Premier Doug Ford lashed out over interest rate hikes Friday as he defended his government’s housing plan in the face of more scrutiny over an auditor general’s report suggesting a decision to open up  protected Greenbelt lands was designed in a way that would help a few developers make billions of dollars.

Speaking at a housing announcement in Mississauga, Ford was asked by a member of the media why he wouldn't commit to revisiting the process with developers to make sure that it is transparent.

Ford responded by saying that his government will accept most of the recommendations from the auditor general’s report for improving the process, but went on to add that building homes is important, particularly making sure that 10 per cent of them are affordable.  

He alluded to developers putting billions of dollars into infrastructure like schools and long-term care homes, and said that land that has been opened up for development will go back into the Greenbelt if development does not move quickly enough.

However he then pivoted to a discussion about mortgage rates.

“The other thing that's really heating up my backside are these mortgage rates,” Ford said. “We keep hearing rumors that they may — and hopefully they won't — raise interest rates again. That's unacceptable,” Ford said. “They talked about inflation. They don't know, the Bank of Canada and the governor (of the Bank of Canada) doesn't understand inflation if they continue raising these rates on the hard-working people.”

Canada’s headline inflation rate fell to within the Bank of Canada’s one to three per cent target range for the first time in years in June – at 2.8 per cent.

However core inflation, which strips out volatile energy prices, remains elevated and economists have warned that it could be a long road to get to the Bank of Canada’s two per cent target.
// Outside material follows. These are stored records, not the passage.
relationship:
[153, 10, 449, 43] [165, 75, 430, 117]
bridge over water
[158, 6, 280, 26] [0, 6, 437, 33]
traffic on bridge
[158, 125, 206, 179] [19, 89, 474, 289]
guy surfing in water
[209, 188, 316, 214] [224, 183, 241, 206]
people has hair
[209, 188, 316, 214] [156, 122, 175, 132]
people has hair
Ford’s comments on mortgages came unprompted as he faced a barrage of questions from reporters about the scathing auditor general’s report. It found that the decision to open up 7,400 acres of protected Greenbelt land for development favoured a few prominent developers who already owned land in the Greenbelt, and the decision could see the value of that land increase by at least $8.3 billion.

Ford then went on to say that life is already too expensive and listed off a number of small pocketbook measures his government has implemented for “the little guy.”
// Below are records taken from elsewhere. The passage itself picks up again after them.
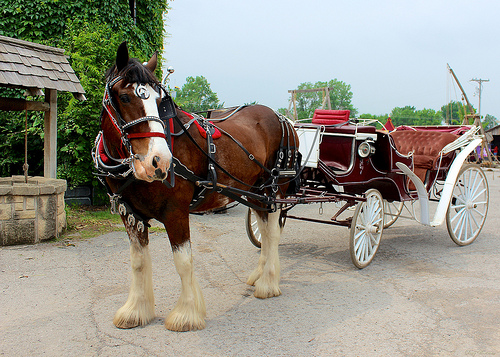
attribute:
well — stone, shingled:
[3, 32, 83, 249]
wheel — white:
[343, 187, 389, 271]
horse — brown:
[81, 38, 298, 330]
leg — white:
[169, 237, 212, 333]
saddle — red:
[183, 109, 222, 141]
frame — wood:
[286, 84, 338, 120]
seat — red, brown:
[387, 124, 457, 167]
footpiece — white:
[391, 137, 488, 228]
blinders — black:
[156, 96, 175, 121]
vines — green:
[17, 5, 149, 44]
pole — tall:
[471, 72, 491, 119]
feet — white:
[157, 263, 202, 333]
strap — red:
[123, 129, 168, 142]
“They're already seeing prices of groceries go up, they see gas prices go up. Just imagine folks, if we didn't cut the 10 cents a litre of (gas) tax. It'd be another 10 cents more. Just imagine if we didn't return the licence sticker, vehicle stickers there, or we didn't cut the tolls on the (Hwy) 412 or 418. We're a government that takes care of the little guy, little gal per se. We're going to make sure it's affordable.”

The target overnight lending rate in the country is set federally by the Bank of Canada (BOC), which has pursued an aggressive series of rate hikes in order to curb runaway inflation. The central bank has maintained that the hikes are necessary for the long-term health of the economy, despite the fact that some critics have said they make life more onerous for those who are struggling.

“On balance, our assessment was that the cost of delaying action was larger than the benefit of waiting,” BOC Governor Tiff Macklem said after the last rate hike in July, which brought the overnight rate to five per cent.

Federally, Conservative Leader Pierre Poilievre has been railing against the Bank of Canada for months, calling the hikes unnecessary and saying that BOC Governor Tiff Macklem should be fired.

While interest rate hikes have made it more difficult for many people to qualify for mortgages, the Ford government has also declined to end some real estate practices, such as blind bidding, which critics have said artificially inflates home prices.  While the government said last year that it would allow sellers to choose whether or not to disclose bids to potential buyers, doing so remains completely optional.